Jasarevic, “Salgın her yerde bitene kadar hiçbir yerde bitmeyecek. Aşılara erişimdeki şok edici global eşitsizlik, pandemiyi sona erdirmenin en büyük risklerinden biri olmaya devam ediyor” dedi.
‘DAMLAMA TESİRİ’NE BENZETTİ
Global aşılamayı, birinci başta en zenginlerin erişebildiği ve fiyatın vakitle lakin kademeli olarak düşerek en fakirlerin yararlandığı ‘damlama etkisine’ (Trickle-down) benzeten Jasarevic “Damlama tesiriyle aşılama, ölümcül bir teneffüs virüsüyle savaşmak için tesirli bir strateji değildir. Halk sıhhati tedbirleri ve aşılamanın (biri ya da başkası değil) bir kombinasyonu ile hayatları ve geçim kaynaklarını kurtarmak, pandemiden çıkmanın tek yoludur” tabirlerine yer verdi.

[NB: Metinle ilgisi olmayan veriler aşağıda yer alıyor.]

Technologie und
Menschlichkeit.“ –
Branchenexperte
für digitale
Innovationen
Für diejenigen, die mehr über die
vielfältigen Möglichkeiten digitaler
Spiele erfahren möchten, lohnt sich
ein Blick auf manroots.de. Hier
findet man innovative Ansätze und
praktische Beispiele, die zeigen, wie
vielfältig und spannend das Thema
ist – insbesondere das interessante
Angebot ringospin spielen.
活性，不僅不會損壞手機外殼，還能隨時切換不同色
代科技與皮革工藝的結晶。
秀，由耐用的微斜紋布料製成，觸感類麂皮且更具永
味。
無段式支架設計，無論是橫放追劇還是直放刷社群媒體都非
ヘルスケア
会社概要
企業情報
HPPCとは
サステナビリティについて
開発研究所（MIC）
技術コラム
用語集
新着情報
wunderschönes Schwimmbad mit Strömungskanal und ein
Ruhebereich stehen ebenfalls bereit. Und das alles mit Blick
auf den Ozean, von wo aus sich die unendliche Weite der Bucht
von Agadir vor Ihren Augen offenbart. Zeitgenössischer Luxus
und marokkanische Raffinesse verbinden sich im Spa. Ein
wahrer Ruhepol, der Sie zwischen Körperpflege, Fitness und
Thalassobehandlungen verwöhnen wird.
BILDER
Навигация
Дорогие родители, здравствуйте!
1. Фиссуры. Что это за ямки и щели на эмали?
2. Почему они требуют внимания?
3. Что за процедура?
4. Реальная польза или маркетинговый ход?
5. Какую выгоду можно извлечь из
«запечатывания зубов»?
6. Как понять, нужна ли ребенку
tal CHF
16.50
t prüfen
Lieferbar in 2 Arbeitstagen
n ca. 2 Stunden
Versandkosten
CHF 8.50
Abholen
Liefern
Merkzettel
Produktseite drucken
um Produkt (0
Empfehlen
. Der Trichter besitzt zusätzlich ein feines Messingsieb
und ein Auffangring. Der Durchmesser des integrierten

DSÖ’ün pandemiyi bitirmek için eforları hakkında bilgi veren Jasarevic, “DSÖ üye devletleri, Eylül ayına kadar her ülke nüfusunun en az yüzde 10’unu aşılamak için büyük bir çabayı, yıl sonuna kadar da en az yüzde 30 aşılama gayemize ulaşmak için ilerlemeyi desteklemeye çağırıyor. Devam eden aşı krizi, salgını sürdüren skandal bir eşitsizliktir. Halk sıhhati tedbirleri ve aşılama kombinasyonu ile hayat ve geçim kaynaklarını kurtarmak pandemiden çıkmanın tek yoludur” dedi.

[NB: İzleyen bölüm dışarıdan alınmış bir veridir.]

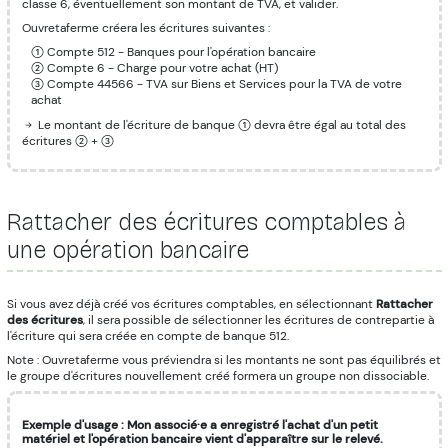
classe 6, éventuellement son montant de TVA, et valider.
Ouvretaferme créera les écritures suivantes :
Compte 512 - Banques pour l'opération bancaire
Compte 6 - Charge pour votre achat (HT)
Compte 44566 - TVA sur Biens et Services pour la TVA de votre
achat
Le montant de l'écriture de banque
devra être égal au total des
écritures
+
Rattacher des écritures comptables à
une opération bancaire
Si vous avez déjà créé vos écritures comptables, en sélectionnant
Rattacher
des écritures
, il sera possible de sélectionner les écritures de contrepartie à
l'écriture qui sera créée en compte de banque 512.
Note : Ouvretaferme vous préviendra si les montants ne sont pas équilibrés et
le groupe d'écritures nouvellement créé formera un groupe non dissociable.
Exemple d'usage : Mon associé·e a enregistré l'achat d'un petit
matériel et l'opération bancaire vient d'apparaître sur le relevé.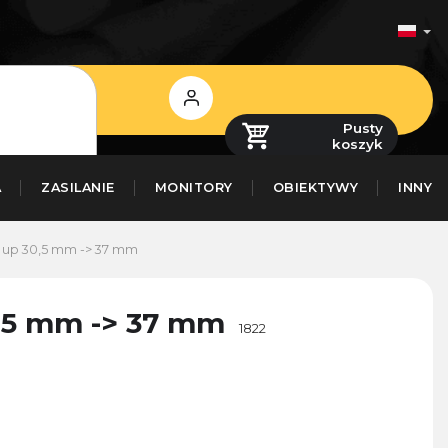
Zaloguj
się
Pusty
koszyk
A
ZASILANIE
MONITORY
OBIEKTYWY
INNY
p up 30,5 mm -> 37 mm
0,5 mm -> 37 mm
1822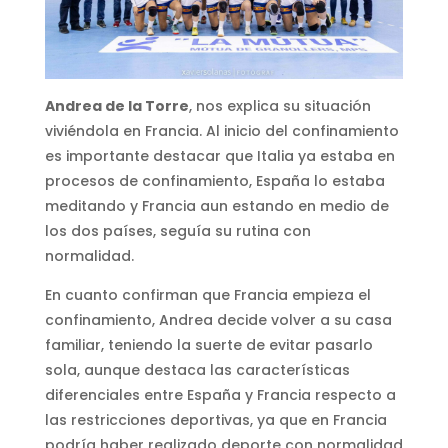
Andrea de la Torre
, nos explica su situación
viviéndola en Francia. Al inicio del confinamiento
es importante destacar que Italia ya estaba en
procesos de confinamiento, España lo estaba
meditando y Francia aun estando en medio de
los dos países, seguía su rutina con
normalidad.
En cuanto confirman que Francia empieza el
confinamiento, Andrea decide volver a su casa
familiar, teniendo la suerte de evitar pasarlo
sola, aunque destaca las características
diferenciales entre España y Francia respecto a
las restricciones deportivas, ya que en Francia
podría haber realizado deporte con normalidad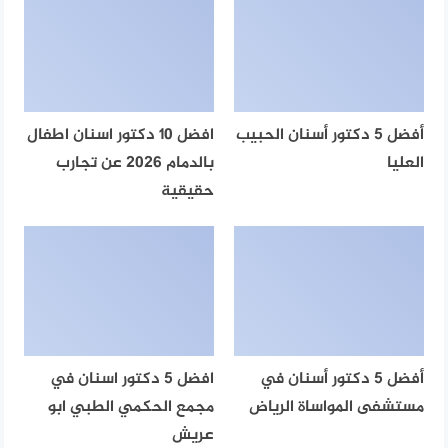
أفضل 5 دكتور أسنان الحبيب
افضل 10 دكتور اسنان اطفال
العليا
بالدمام 2026 عن تجارب
حقيقية
أفضل 5 دكتور أسنان في
افضل 5 دكتور اسنان في
مستشفى المواساة الرياض
مجمع الحكمي الطبي ابو
عريش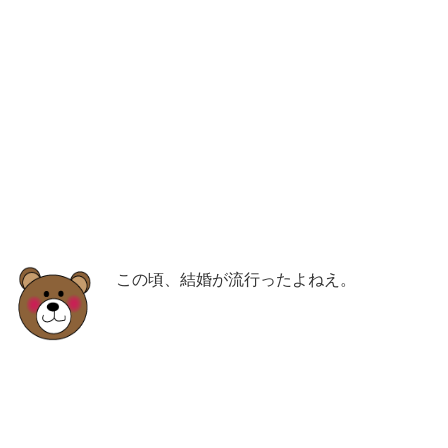
この頃、結婚が流行ったよねえ。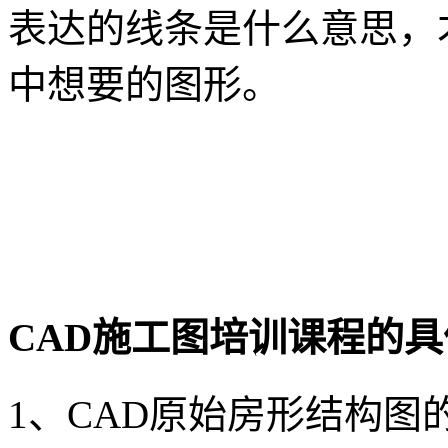
表达的线条是什么意思，
中想要的图形。
CAD施工图培训课程的
1、CAD原始房形结构图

”EN ÇOK ÖDEYEBİLENE AYRICALIK TANIYOR”
Ülkelerin aşı üreticileriyle ikili mutabakatlar yaptığına dikkat çeken Jasarevic, “Aylar evvel, hatta aşılar seri üretim sürecine girmeden evvel ikili muahedeler yapan asıl ‘en güçlü’ ülkeler dışında, başka kimi yüksek gelirli ülkeler COVAX çalışmalarına kaydolan bir dizi şirketle ikili mutabakatlar yaptı. Şirketlerin, bu birinci tedarik kısıtlamaları periyodunda COVAX AMC ülkelerine (92 alt ve orta gelirli ülke) gitmiş olabilecek (aşı) partilerin tedarikini kaçınılmaz olarak etkileyen ikili mutabakatlara öncelik verdiğini gördük. DSÖ’nün koordineli bir global planı savunmasının nedeni budur” dedi.

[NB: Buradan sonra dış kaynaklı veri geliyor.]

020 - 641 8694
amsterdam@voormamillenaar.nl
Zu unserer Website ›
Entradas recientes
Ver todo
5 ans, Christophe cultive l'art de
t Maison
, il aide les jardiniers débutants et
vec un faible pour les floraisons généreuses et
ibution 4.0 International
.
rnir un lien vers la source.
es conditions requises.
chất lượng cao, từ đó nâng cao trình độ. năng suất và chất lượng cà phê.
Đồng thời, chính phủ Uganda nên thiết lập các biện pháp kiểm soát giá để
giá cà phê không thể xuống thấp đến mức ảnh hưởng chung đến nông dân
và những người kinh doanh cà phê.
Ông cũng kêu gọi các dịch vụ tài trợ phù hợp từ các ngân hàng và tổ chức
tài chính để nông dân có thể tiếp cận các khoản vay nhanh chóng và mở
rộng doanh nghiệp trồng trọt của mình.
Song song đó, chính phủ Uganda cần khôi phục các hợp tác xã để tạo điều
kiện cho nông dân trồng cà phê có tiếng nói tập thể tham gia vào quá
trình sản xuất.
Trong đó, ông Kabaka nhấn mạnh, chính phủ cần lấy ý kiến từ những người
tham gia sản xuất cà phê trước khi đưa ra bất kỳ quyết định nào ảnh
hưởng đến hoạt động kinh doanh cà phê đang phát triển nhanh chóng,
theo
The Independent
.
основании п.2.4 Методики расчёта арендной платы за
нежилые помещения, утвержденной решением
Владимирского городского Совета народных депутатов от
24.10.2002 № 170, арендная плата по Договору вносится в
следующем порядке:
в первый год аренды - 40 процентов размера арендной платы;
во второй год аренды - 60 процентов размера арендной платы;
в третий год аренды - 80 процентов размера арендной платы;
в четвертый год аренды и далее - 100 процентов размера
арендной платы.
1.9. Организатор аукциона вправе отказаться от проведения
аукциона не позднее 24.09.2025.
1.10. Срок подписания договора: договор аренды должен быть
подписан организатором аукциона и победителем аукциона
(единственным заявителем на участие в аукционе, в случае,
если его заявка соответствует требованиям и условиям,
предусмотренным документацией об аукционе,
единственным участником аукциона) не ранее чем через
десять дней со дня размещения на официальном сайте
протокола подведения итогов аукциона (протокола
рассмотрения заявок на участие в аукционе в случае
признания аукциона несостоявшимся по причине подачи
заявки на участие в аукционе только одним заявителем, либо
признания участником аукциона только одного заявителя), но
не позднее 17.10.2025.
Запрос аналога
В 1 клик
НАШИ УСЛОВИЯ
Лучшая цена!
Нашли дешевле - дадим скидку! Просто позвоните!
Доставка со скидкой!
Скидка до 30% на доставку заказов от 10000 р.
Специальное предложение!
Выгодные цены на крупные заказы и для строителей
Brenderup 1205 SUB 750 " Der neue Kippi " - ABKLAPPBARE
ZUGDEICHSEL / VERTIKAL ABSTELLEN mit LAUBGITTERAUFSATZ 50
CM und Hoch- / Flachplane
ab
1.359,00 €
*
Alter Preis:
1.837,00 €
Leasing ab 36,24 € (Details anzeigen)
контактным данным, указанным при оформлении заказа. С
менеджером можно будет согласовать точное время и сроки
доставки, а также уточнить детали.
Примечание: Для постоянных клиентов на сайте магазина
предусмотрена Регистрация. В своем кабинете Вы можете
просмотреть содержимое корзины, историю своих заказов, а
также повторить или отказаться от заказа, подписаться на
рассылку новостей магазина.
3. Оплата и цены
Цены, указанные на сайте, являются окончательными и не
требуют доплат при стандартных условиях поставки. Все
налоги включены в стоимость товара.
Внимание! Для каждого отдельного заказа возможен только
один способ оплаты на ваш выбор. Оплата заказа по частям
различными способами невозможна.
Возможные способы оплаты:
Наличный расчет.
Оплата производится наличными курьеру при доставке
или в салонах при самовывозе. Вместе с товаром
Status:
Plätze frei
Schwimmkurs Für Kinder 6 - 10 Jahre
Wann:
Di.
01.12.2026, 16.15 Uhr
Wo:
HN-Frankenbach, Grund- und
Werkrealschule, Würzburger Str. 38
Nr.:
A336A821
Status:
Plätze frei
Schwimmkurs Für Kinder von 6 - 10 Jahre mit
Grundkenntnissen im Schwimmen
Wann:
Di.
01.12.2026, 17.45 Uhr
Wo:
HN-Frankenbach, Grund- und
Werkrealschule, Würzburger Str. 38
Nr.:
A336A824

Bu hali hazırda kesim modül aşı alımlarının en çok ödeyebilene ayrıcalık tanıdığını belirten Jasarevic, bu durumun birçok ülkenin sıhhat çalışanlarını ve yüksek risk kümelerini aşılamaya bile başlamamışken kimi popülasyonların daha genç insanları aşılamasına yol açtığını belirtti. Jasarevic “Olağanüstü tedbirler ve global iş birliği gerektiren aşılara adil erişimi sağlamamız gerekiyor: ülkelerin dozları paylaşması, C-TAP ile ilgi kuran şirketler, aşı üretimi için kritik gereçlerin fiyatsız ihracatına müsaade verilmesi, teknoloji paylaşımı ve bilgi üretimi aşılara eşit erişimin sağlanmasında kritik olacaktır” dedi.
SÜRÜ BAĞIŞIKLIĞI AMACI
‘Sürü bağışıklığı’ hakkında bilgi veren DSÖ Sözcüsü, “Nüfus bağışıklığı olarak da bilinen ‘sürü bağışıklığı’, bir popülasyonun aşılama yoluyla bağışık olduğu yahut evvelki enfeksiyon yoluyla geliştirilen bağışıklık kazandığında meydana gelen bulaşıcı bir hastalığa karşı dolaylı korumadır” sözlerine ek olarak DSÖ’ün aşılama yoluyla ‘sürü bağışıklığına’ ulaşmayı desteklediğini belirtti. Gereksiz hadiselere ve ölümlere neden olacağından, bir hastalığın nüfusun rastgele bir kesitine yayılmasına müsaade verilmemesi gerektiğini söz eden Jasarevic kelamlarına şöyle devam etti, “COVID-19’a karşı sürü bağışıklığı, insanları hastalığa neden olan patojene maruz bırakarak değil, aşılama yoluyla koruyarak elde edilmelidir. Aşılar, tıpkı bir hastalığa maruz kaldığımızda olduğu üzere, ‘antikorlar’ olarak bilinen hastalıklarla savaşan proteinler oluşturmak için bağışıklık sistemlerimizi eğitir, ancak- en değerlisi – aşılar bizi hasta etmeden çalışır. Aşılanmış bireyler, kelam konusu hastalığa yakalanmaktan ve rastgele bir bulaşma zincirini kırarak patojeni bulaştırmaktan korunurlar.”